### Goal of the exercise
Please return every line of the records that contains the word "Добавил".

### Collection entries

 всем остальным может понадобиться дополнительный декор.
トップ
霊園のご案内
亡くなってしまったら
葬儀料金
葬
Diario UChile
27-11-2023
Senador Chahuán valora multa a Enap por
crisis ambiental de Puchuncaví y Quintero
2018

...

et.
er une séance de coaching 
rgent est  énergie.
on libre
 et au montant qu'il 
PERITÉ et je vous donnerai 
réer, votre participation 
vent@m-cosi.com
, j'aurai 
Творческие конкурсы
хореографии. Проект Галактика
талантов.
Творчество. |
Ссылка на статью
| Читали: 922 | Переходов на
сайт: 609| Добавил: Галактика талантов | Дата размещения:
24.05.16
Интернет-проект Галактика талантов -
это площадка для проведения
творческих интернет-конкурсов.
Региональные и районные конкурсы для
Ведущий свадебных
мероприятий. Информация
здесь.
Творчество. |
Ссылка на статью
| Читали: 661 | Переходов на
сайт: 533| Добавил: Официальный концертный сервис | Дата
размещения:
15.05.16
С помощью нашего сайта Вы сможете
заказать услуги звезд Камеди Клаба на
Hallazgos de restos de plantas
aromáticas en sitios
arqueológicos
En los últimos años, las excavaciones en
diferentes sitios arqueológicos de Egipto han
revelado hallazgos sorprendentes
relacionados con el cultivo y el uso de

### Exercise output
сайт: 609| Добавил: Галактика талантов | Дата размещения:
сайт: 533| Добавил: Официальный концертный сервис | Дата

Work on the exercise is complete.